Как включить в водоворот бытия этот огромный разношерстный почти трехмиллионный люд? Какой идеей его зажечь, увлечь? Какой целью объединить? Как и чем пробудить каждую душу? И мыслимо ли сделать так, чтобы каждый двор, каждая махалля, каждый микрорайон ощутили себя полноценной, здоровой клеткой гигантского города-государства – своеобразного, своеобычного, с глубокими вековыми корнями, традициями,

Обличием, менталитетом, нравами, причудливо сложившимся укладом жизни, магнетизмом, обаянием? Ведь общество тогда лишь здоровое, поистине гражданское, если каждый человек чувствует себя не одинокой песчинкой в океане бытия, а человеком среди людей. Вписывается ли отцовское подворье на Байсунской, 59 с его обитателями в этот мегаполис, ощущают ли себя потомки Карла и Анны Бельгеров из поволжского села Мангейм полноценными и полноправными гражданами этого государства или живут, как живется, обитают, проживают просто, без сердца, без сознания своей нужности, причастности к великому кочевью людей без любви, вне бушующей вокруг многокрасочной жизни?
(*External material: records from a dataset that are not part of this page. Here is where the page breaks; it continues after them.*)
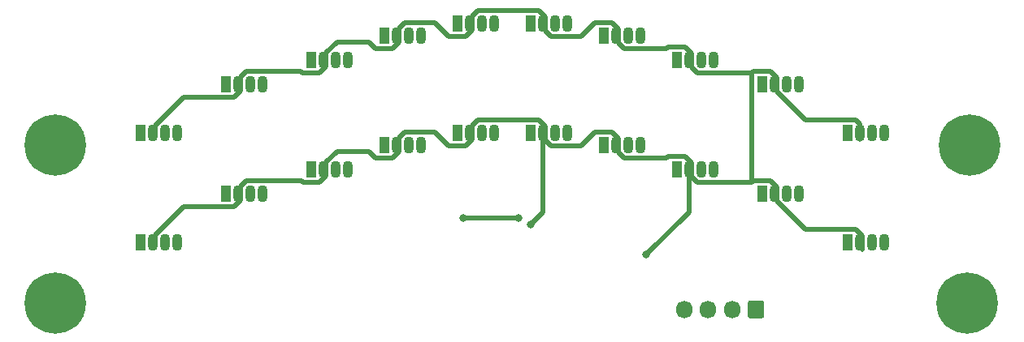
<source format=gbr>
G04 #@! TF.GenerationSoftware,KiCad,Pcbnew,5.1.5-52549c5~84~ubuntu18.04.1*
G04 #@! TF.CreationDate,2020-02-12T22:06:01+00:00*
G04 #@! TF.ProjectId,TSAL_LED,5453414c-5f4c-4454-942e-6b696361645f,rev?*
G04 #@! TF.SameCoordinates,Original*
G04 #@! TF.FileFunction,Copper,L2,Bot*
G04 #@! TF.FilePolarity,Positive*
%FSLAX46Y46*%
G04 Gerber Fmt 4.6, Leading zero omitted, Abs format (unit mm)*
G04 Created by KiCad (PCBNEW 5.1.5-52549c5~84~ubuntu18.04.1) date 2020-02-12 22:06:01*
%MOMM*%
%LPD*%
G04 APERTURE LIST*
%ADD10O,1.700000X1.850000*%
%ADD11C,0.100000*%
%ADD12C,6.400000*%
%ADD13O,1.070000X1.800000*%
%ADD14R,1.070000X1.800000*%
%ADD15C,0.800000*%
%ADD16C,0.500000*%
G04 APERTURE END LIST*
D10*
X144900000Y-85090000D03*
X147400000Y-85090000D03*
X149900000Y-85090000D03*
G04 #@! TA.AperFunction,ComponentPad*
D11*
G36*
X153024504Y-84166204D02*
G01*
X153048773Y-84169804D01*
X153072571Y-84175765D01*
X153095671Y-84184030D01*
X153117849Y-84194520D01*
X153138893Y-84207133D01*
X153158598Y-84221747D01*
X153176777Y-84238223D01*
X153193253Y-84256402D01*
X153207867Y-84276107D01*
X153220480Y-84297151D01*
X153230970Y-84319329D01*
X153239235Y-84342429D01*
X153245196Y-84366227D01*
X153248796Y-84390496D01*
X153250000Y-84415000D01*
X153250000Y-85765000D01*
X153248796Y-85789504D01*
X153245196Y-85813773D01*
X153239235Y-85837571D01*
X153230970Y-85860671D01*
X153220480Y-85882849D01*
X153207867Y-85903893D01*
X153193253Y-85923598D01*
X153176777Y-85941777D01*
X153158598Y-85958253D01*
X153138893Y-85972867D01*
X153117849Y-85985480D01*
X153095671Y-85995970D01*
X153072571Y-86004235D01*
X153048773Y-86010196D01*
X153024504Y-86013796D01*
X153000000Y-86015000D01*
X151800000Y-86015000D01*
X151775496Y-86013796D01*
X151751227Y-86010196D01*
X151727429Y-86004235D01*
X151704329Y-85995970D01*
X151682151Y-85985480D01*
X151661107Y-85972867D01*
X151641402Y-85958253D01*
X151623223Y-85941777D01*
X151606747Y-85923598D01*
X151592133Y-85903893D01*
X151579520Y-85882849D01*
X151569030Y-85860671D01*
X151560765Y-85837571D01*
X151554804Y-85813773D01*
X151551204Y-85789504D01*
X151550000Y-85765000D01*
X151550000Y-84415000D01*
X151551204Y-84390496D01*
X151554804Y-84366227D01*
X151560765Y-84342429D01*
X151569030Y-84319329D01*
X151579520Y-84297151D01*
X151592133Y-84276107D01*
X151606747Y-84256402D01*
X151623223Y-84238223D01*
X151641402Y-84221747D01*
X151661107Y-84207133D01*
X151682151Y-84194520D01*
X151704329Y-84184030D01*
X151727429Y-84175765D01*
X151751227Y-84169804D01*
X151775496Y-84166204D01*
X151800000Y-84165000D01*
X153000000Y-84165000D01*
X153024504Y-84166204D01*
G37*
G04 #@! TD.AperFunction*
D12*
X174395000Y-84455000D03*
X174625000Y-67945000D03*
X79375000Y-67945000D03*
X79375000Y-84455000D03*
D13*
X147955000Y-70485000D03*
X146685000Y-70485000D03*
X145415000Y-70485000D03*
D14*
X144145000Y-70485000D03*
D13*
X147955000Y-59055000D03*
X146685000Y-59055000D03*
X145415000Y-59055000D03*
D14*
X144145000Y-59055000D03*
D13*
X140335000Y-67945000D03*
X139065000Y-67945000D03*
X137795000Y-67945000D03*
D14*
X136525000Y-67945000D03*
D13*
X140335000Y-56515000D03*
X139065000Y-56515000D03*
X137795000Y-56515000D03*
D14*
X136525000Y-56515000D03*
D13*
X132715000Y-66675000D03*
X131445000Y-66675000D03*
X130175000Y-66675000D03*
D14*
X128905000Y-66675000D03*
D13*
X132715000Y-55245000D03*
X131445000Y-55245000D03*
X130175000Y-55245000D03*
D14*
X128905000Y-55245000D03*
D13*
X165735000Y-78105000D03*
X164465000Y-78105000D03*
X163195000Y-78105000D03*
D14*
X161925000Y-78105000D03*
D13*
X92075000Y-66675000D03*
X90805000Y-66675000D03*
X89535000Y-66675000D03*
D14*
X88265000Y-66675000D03*
D13*
X125095000Y-66675000D03*
X123825000Y-66675000D03*
X122555000Y-66675000D03*
D14*
X121285000Y-66675000D03*
D13*
X125095000Y-55245000D03*
X123825000Y-55245000D03*
X122555000Y-55245000D03*
D14*
X121285000Y-55245000D03*
D13*
X156845000Y-73025000D03*
X155575000Y-73025000D03*
X154305000Y-73025000D03*
D14*
X153035000Y-73025000D03*
D13*
X100965000Y-61595000D03*
X99695000Y-61595000D03*
X98425000Y-61595000D03*
D14*
X97155000Y-61595000D03*
D13*
X100965000Y-73025000D03*
X99695000Y-73025000D03*
X98425000Y-73025000D03*
D14*
X97155000Y-73025000D03*
D13*
X156845000Y-61595000D03*
X155575000Y-61595000D03*
X154305000Y-61595000D03*
D14*
X153035000Y-61595000D03*
D13*
X117475000Y-67945000D03*
X116205000Y-67945000D03*
X114935000Y-67945000D03*
D14*
X113665000Y-67945000D03*
D13*
X117475000Y-56515000D03*
X116205000Y-56515000D03*
X114935000Y-56515000D03*
D14*
X113665000Y-56515000D03*
D13*
X92075000Y-78105000D03*
X90805000Y-78105000D03*
X89535000Y-78105000D03*
D14*
X88265000Y-78105000D03*
D13*
X165735000Y-66675000D03*
X164465000Y-66675000D03*
X163195000Y-66675000D03*
D14*
X161925000Y-66675000D03*
D13*
X109855000Y-70485000D03*
X108585000Y-70485000D03*
X107315000Y-70485000D03*
D14*
X106045000Y-70485000D03*
D13*
X109855000Y-59055000D03*
X108585000Y-59055000D03*
X107315000Y-59055000D03*
D14*
X106045000Y-59055000D03*
D15*
X121920000Y-75565000D03*
X127635000Y-75565000D03*
X140970000Y-79375000D03*
X128905000Y-76200000D03*
D16*
X121920000Y-75565000D02*
X127635000Y-75565000D01*
X157546985Y-65324999D02*
X162820001Y-65324999D01*
X153930001Y-60244999D02*
X154589990Y-60904988D01*
X152139999Y-60244999D02*
X153930001Y-60244999D01*
X151979988Y-60405010D02*
X152139999Y-60244999D01*
X154589990Y-60904988D02*
X154589990Y-62368004D01*
X146276996Y-60405010D02*
X151979988Y-60405010D01*
X162820001Y-65324999D02*
X163195000Y-65699998D01*
X145699990Y-59828004D02*
X146276996Y-60405010D01*
X143089988Y-57865010D02*
X143249999Y-57704999D01*
X106940001Y-60405001D02*
X107599990Y-59745012D01*
X105149999Y-60405001D02*
X106940001Y-60405001D01*
X138656996Y-57865010D02*
X143089988Y-57865010D01*
X112769999Y-57865001D02*
X114560001Y-57865001D01*
X89819990Y-65901996D02*
X92776985Y-62945001D01*
X107599990Y-58281996D02*
X108731986Y-57150000D01*
X89819990Y-66390010D02*
X89819990Y-65901996D01*
X89535000Y-66675000D02*
X89819990Y-66390010D01*
X108731986Y-57150000D02*
X112054998Y-57150000D01*
X138079990Y-55824988D02*
X138079990Y-57288004D01*
X115219990Y-57205012D02*
X115219990Y-55741996D01*
X92776985Y-62945001D02*
X98050001Y-62945001D01*
X115219990Y-55741996D02*
X115796996Y-55164990D01*
X98709990Y-60821996D02*
X99286996Y-60244990D01*
X104989988Y-60244990D02*
X105149999Y-60405001D01*
X99286996Y-60244990D02*
X104989988Y-60244990D01*
X98709990Y-62285012D02*
X98709990Y-60821996D01*
X98050001Y-62945001D02*
X98709990Y-62285012D01*
X154589990Y-62368004D02*
X157546985Y-65324999D01*
X134199988Y-56595010D02*
X135629999Y-55164999D01*
X143249999Y-57704999D02*
X145040001Y-57704999D01*
X114560001Y-57865001D02*
X115219990Y-57205012D01*
X145699990Y-58364988D02*
X145699990Y-59828004D01*
X115796996Y-55164990D02*
X118959988Y-55164990D01*
X107599990Y-59745012D02*
X107599990Y-58281996D01*
X122180001Y-56595001D02*
X122839990Y-55935012D01*
X118959988Y-55164990D02*
X120389999Y-56595001D01*
X145040001Y-57704999D02*
X145699990Y-58364988D01*
X120389999Y-56595001D02*
X122180001Y-56595001D01*
X122839990Y-55935012D02*
X122839990Y-54471996D01*
X122839990Y-54471996D02*
X123416987Y-53894999D01*
X123416987Y-53894999D02*
X129800001Y-53894999D01*
X135629999Y-55164999D02*
X137420001Y-55164999D01*
X129800001Y-53894999D02*
X130459990Y-54554988D01*
X130459990Y-54554988D02*
X130459990Y-56018004D01*
X137420001Y-55164999D02*
X138079990Y-55824988D01*
X130459990Y-56018004D02*
X131036996Y-56595010D01*
X112054998Y-57150000D02*
X112769999Y-57865001D01*
X131036996Y-56595010D02*
X134199988Y-56595010D01*
X138079990Y-57288004D02*
X138656996Y-57865010D01*
X163195000Y-65699998D02*
X163195000Y-67310000D01*
X163479990Y-77414988D02*
X163479990Y-78878004D01*
X162820001Y-76754999D02*
X163479990Y-77414988D01*
X154589990Y-73798004D02*
X157546985Y-76754999D01*
X152139999Y-71674999D02*
X153930001Y-71674999D01*
X146276996Y-71835010D02*
X151979988Y-71835010D01*
X145699990Y-69794988D02*
X145699990Y-71258004D01*
X145040001Y-69134999D02*
X145699990Y-69794988D01*
X143089988Y-69295010D02*
X143249999Y-69134999D01*
X143249999Y-69134999D02*
X145040001Y-69134999D01*
X112769999Y-69295001D02*
X114560001Y-69295001D01*
X112054998Y-68580000D02*
X112769999Y-69295001D01*
X106940001Y-71835001D02*
X107599990Y-71175012D01*
X108731986Y-68580000D02*
X112054998Y-68580000D01*
X153930001Y-71674999D02*
X154589990Y-72334988D01*
X107599990Y-69711996D02*
X108731986Y-68580000D01*
X89535000Y-78105000D02*
X89819990Y-77820010D01*
X98709990Y-72251996D02*
X99286996Y-71674990D01*
X99286996Y-71674990D02*
X105059999Y-71674990D01*
X131036996Y-68025010D02*
X134199988Y-68025010D01*
X98709990Y-73715012D02*
X98709990Y-72251996D01*
X105059999Y-71674990D02*
X105220010Y-71835001D01*
X122839990Y-65901996D02*
X123416996Y-65324990D01*
X98050001Y-74375001D02*
X98709990Y-73715012D01*
X92776985Y-74375001D02*
X98050001Y-74375001D01*
X151979988Y-71835010D02*
X152139999Y-71674999D01*
X89819990Y-77820010D02*
X89819990Y-77331996D01*
X129799992Y-65324990D02*
X130459990Y-65984988D01*
X138079990Y-67254988D02*
X138079990Y-68718004D01*
X115219990Y-68635012D02*
X115219990Y-67171996D01*
X114560001Y-69295001D02*
X115219990Y-68635012D01*
X115219990Y-67171996D02*
X115796996Y-66594990D01*
X115796996Y-66594990D02*
X118959988Y-66594990D01*
X107599990Y-71175012D02*
X107599990Y-69711996D01*
X138656996Y-69295010D02*
X143089988Y-69295010D01*
X118959988Y-66594990D02*
X120389999Y-68025001D01*
X154589990Y-72334988D02*
X154589990Y-73798004D01*
X105220010Y-71835001D02*
X106940001Y-71835001D01*
X137420001Y-66594999D02*
X138079990Y-67254988D01*
X145699990Y-71258004D02*
X146276996Y-71835010D01*
X120389999Y-68025001D02*
X122180001Y-68025001D01*
X157546985Y-76754999D02*
X162820001Y-76754999D01*
X134199988Y-68025010D02*
X135629999Y-66594999D01*
X89819990Y-77331996D02*
X92776985Y-74375001D01*
X122180001Y-68025001D02*
X122839990Y-67365012D01*
X122839990Y-67365012D02*
X122839990Y-65901996D01*
X130459990Y-65984988D02*
X130459990Y-67448004D01*
X130459990Y-67448004D02*
X131036996Y-68025010D01*
X135629999Y-66594999D02*
X137420001Y-66594999D01*
X138079990Y-68718004D02*
X138656996Y-69295010D01*
X151979988Y-71835010D02*
X151979988Y-60405010D01*
X127080010Y-65324990D02*
X129799992Y-65324990D01*
X123416996Y-65324990D02*
X127080010Y-65324990D01*
X130175000Y-74930000D02*
X130175000Y-66675000D01*
X145415000Y-74930000D02*
X145415000Y-70485000D01*
X140970000Y-79375000D02*
X145415000Y-74930000D01*
X128905000Y-76200000D02*
X130175000Y-74930000D01*
M02*

</source>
В саду хлопочет отец, спасая созревший коксултан от обжорливых афганских воробьв. За столом во дворе пьют спасительный от жары кок-чай его дети и внуки. Тут же резвятся его правнуки – певунья и плясунья. Вески, молчаливо-сосредоточенный Арсен. Причудливая смесь кровей – потомки моих родителей. Одни пишутся русскими, другие – украинцами, третьи – армянами, четвертые – немцами, пятые – с примесью татарской, мордовской и бог весть еще какой кровей, и в каждом из них есть частица души и крови немки Анны, дочери капельмейстера Давида Гертера, бесследно исчезнувшего в годы крутых перемен еще до моего рождения. Мама за свою долгую жизнь немало доброго сотворила, всех, кто толпится сейчас на этом дворе или находится в отлучке, щедро одарила своей любовью, вниманием и лаской. И о всех она думала, заботилась, печалилась до самого последнего своего часа, пока не переселилась на постоянное местожительство в Домбрабад. Воздадут ли ей благодарной памятью ее многонациональные потомки, чьи души озарены неугасимым светом ее доброго сердца? И вообще, что там, впереди?